Exercise directions
Turn the listing below into a numbered list, skipping the blank lines and leaving out the pictures.
--- START ---
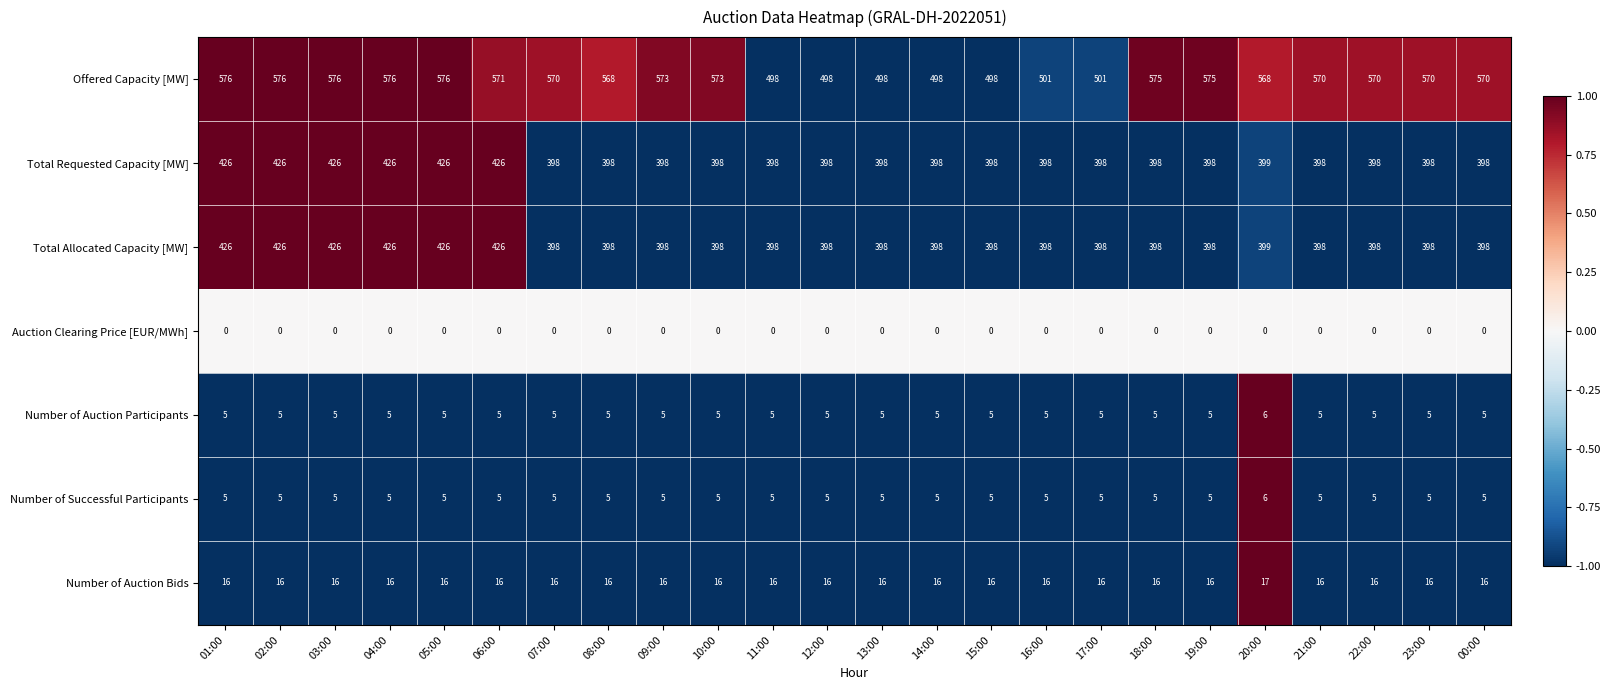

What is the total value across all series at 01:00?

1454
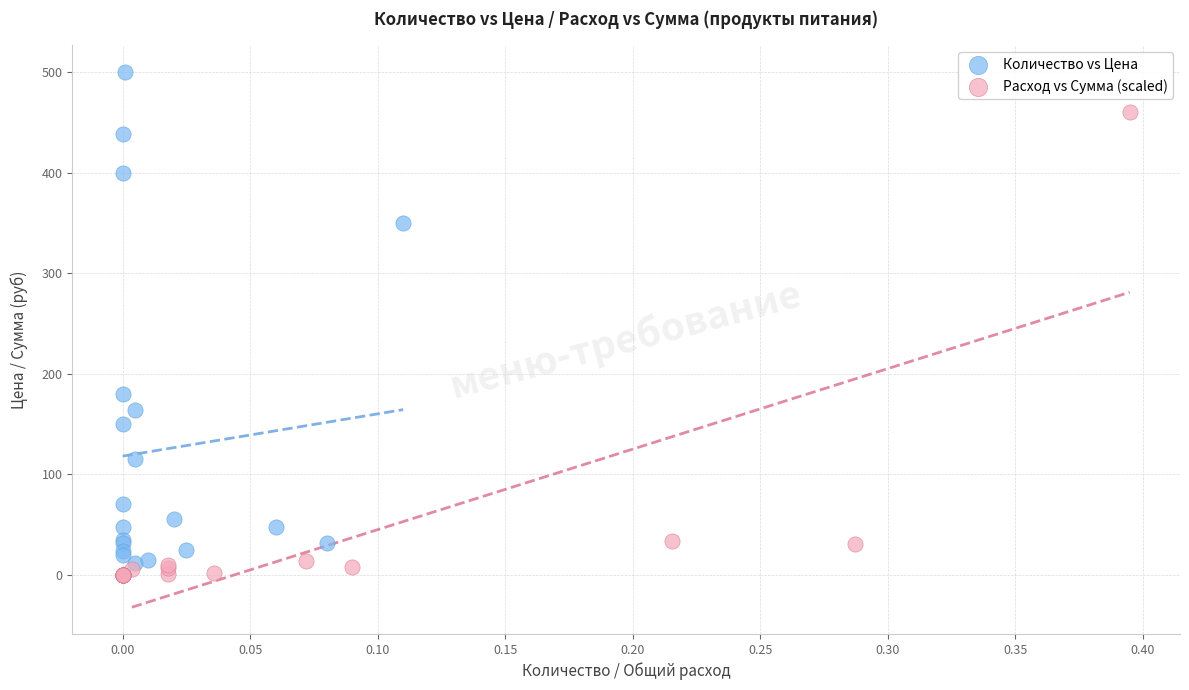

Which series contains the lowest Y value?

Расход vs Сумма (scaled)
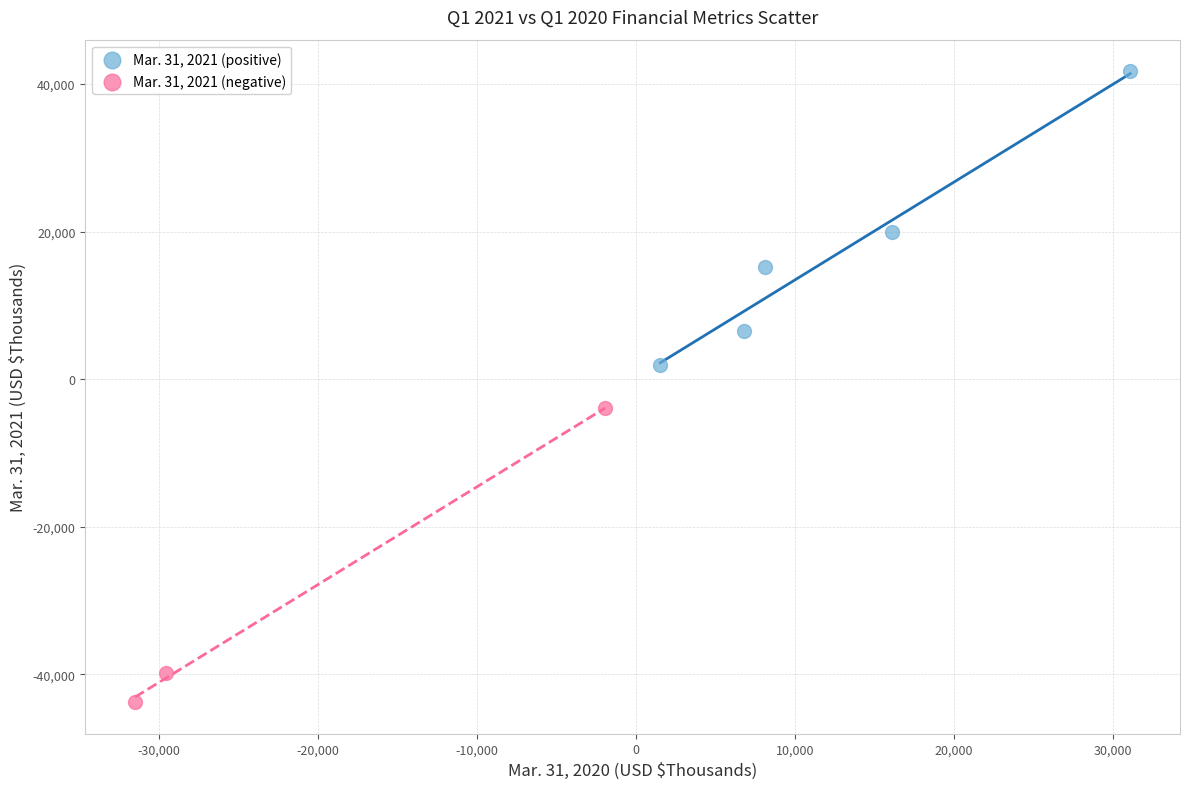

Which series reaches the maximum Y coordinate?

Mar. 31, 2021 (positive)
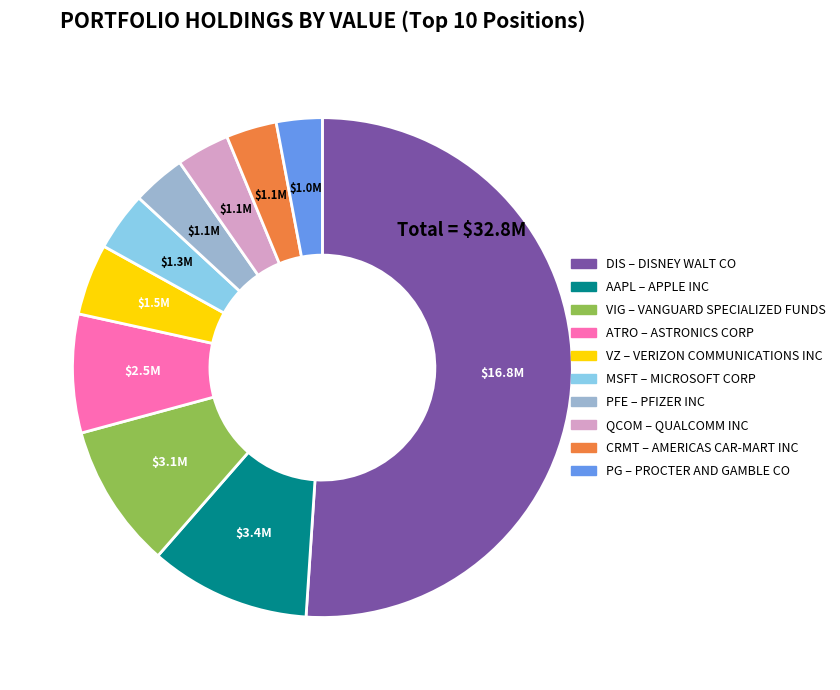

Is there any slice that represents more than half of the pie?

Yes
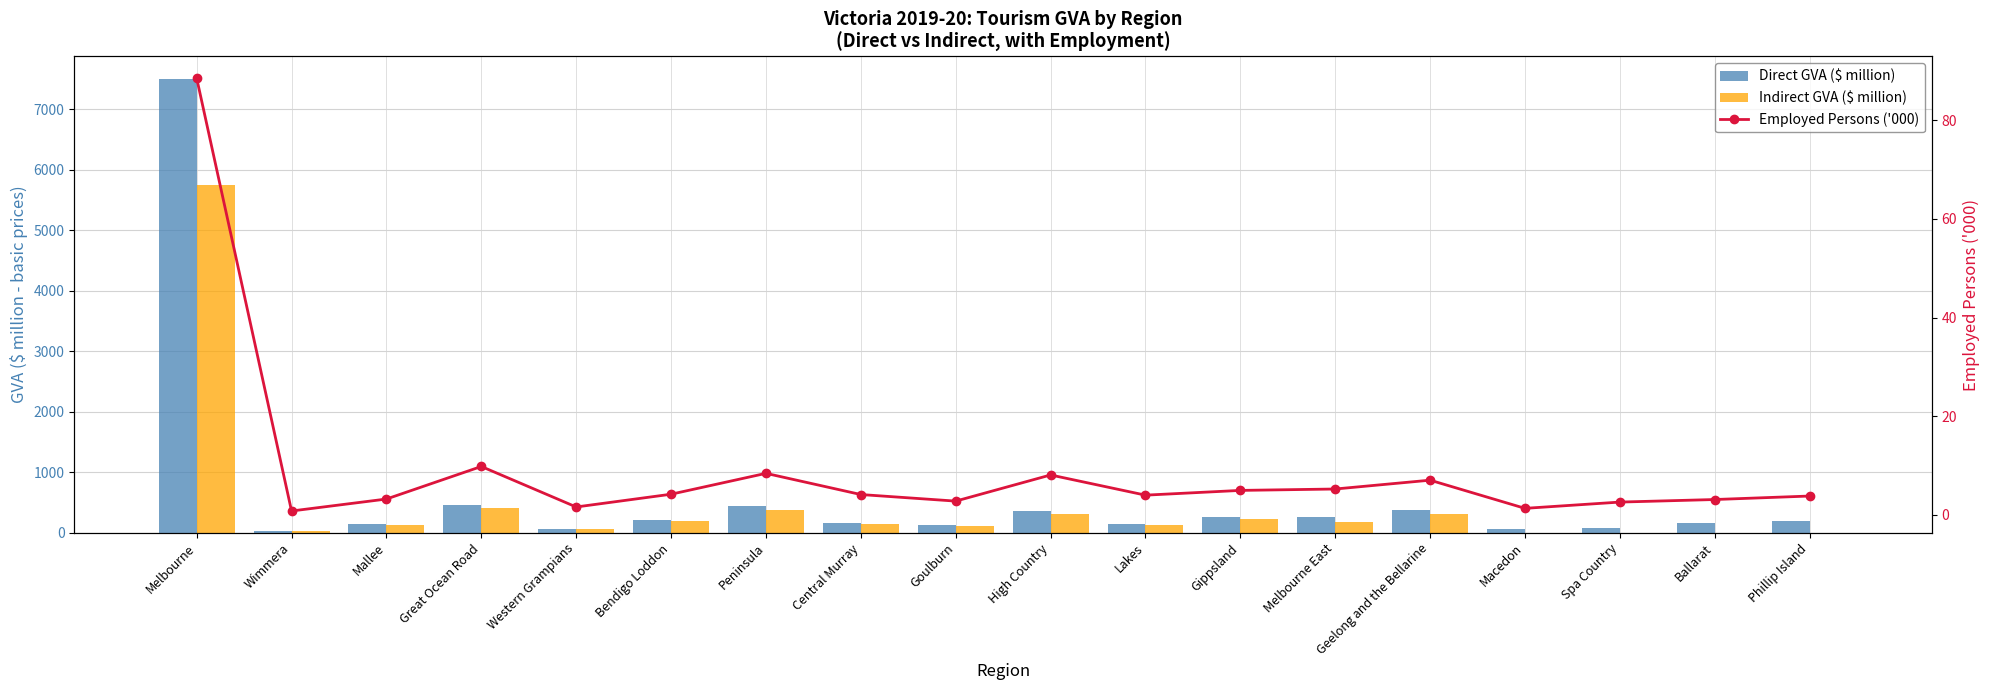

The value of Indirect GVA ($ million) at Great Ocean Road is 130.7. True or false?

False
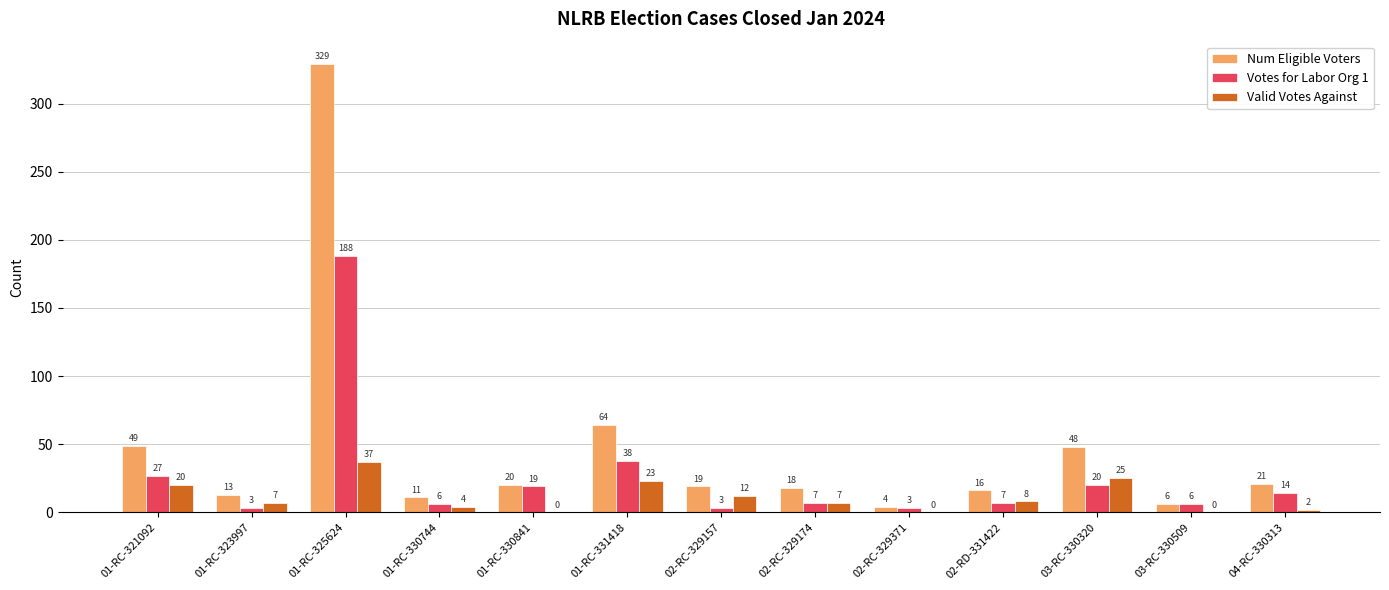

Reading right to left, transcribe all the data shown in this chart.

Num Eligible Voters: 04-RC-330313=21	03-RC-330509=6	03-RC-330320=48	02-RD-331422=16	02-RC-329371=4	02-RC-329174=18	02-RC-329157=19	01-RC-331418=64	01-RC-330841=20	01-RC-330744=11	01-RC-325624=329	01-RC-323997=13	01-RC-321092=49
Votes for Labor Org 1: 04-RC-330313=14	03-RC-330509=6	03-RC-330320=20	02-RD-331422=7	02-RC-329371=3	02-RC-329174=7	02-RC-329157=3	01-RC-331418=38	01-RC-330841=19	01-RC-330744=6	01-RC-325624=188	01-RC-323997=3	01-RC-321092=27
Valid Votes Against: 04-RC-330313=2	03-RC-330509=0	03-RC-330320=25	02-RD-331422=8	02-RC-329371=0	02-RC-329174=7	02-RC-329157=12	01-RC-331418=23	01-RC-330841=0	01-RC-330744=4	01-RC-325624=37	01-RC-323997=7	01-RC-321092=20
--- END ---
Problem solution
1. What is the total value across all series at 01:00?
2. 1454
3. Which series contains the lowest Y value?
4. Расход vs Сумма (scaled)
5. Which series reaches the maximum Y coordinate?
6. Mar. 31, 2021 (positive)
7. Is there any slice that represents more than half of the pie?
8. Yes
9. The value of Indirect GVA ($ million) at Great Ocean Road is 130.7. True or false?
10. False
11. Reading right to left, transcribe all the data shown in this chart.
12. Num Eligible Voters: 04-RC-330313=21	03-RC-330509=6	03-RC-330320=48	02-RD-331422=16	02-RC-329371=4	02-RC-329174=18	02-RC-329157=19	01-RC-331418=64	01-RC-330841=20	01-RC-330744=11	01-RC-325624=329	01-RC-323997=13	01-RC-321092=49
13. Votes for Labor Org 1: 04-RC-330313=14	03-RC-330509=6	03-RC-330320=20	02-RD-331422=7	02-RC-329371=3	02-RC-329174=7	02-RC-329157=3	01-RC-331418=38	01-RC-330841=19	01-RC-330744=6	01-RC-325624=188	01-RC-323997=3	01-RC-321092=27
14. Valid Votes Against: 04-RC-330313=2	03-RC-330509=0	03-RC-330320=25	02-RD-331422=8	02-RC-329371=0	02-RC-329174=7	02-RC-329157=12	01-RC-331418=23	01-RC-330841=0	01-RC-330744=4	01-RC-325624=37	01-RC-323997=7	01-RC-321092=20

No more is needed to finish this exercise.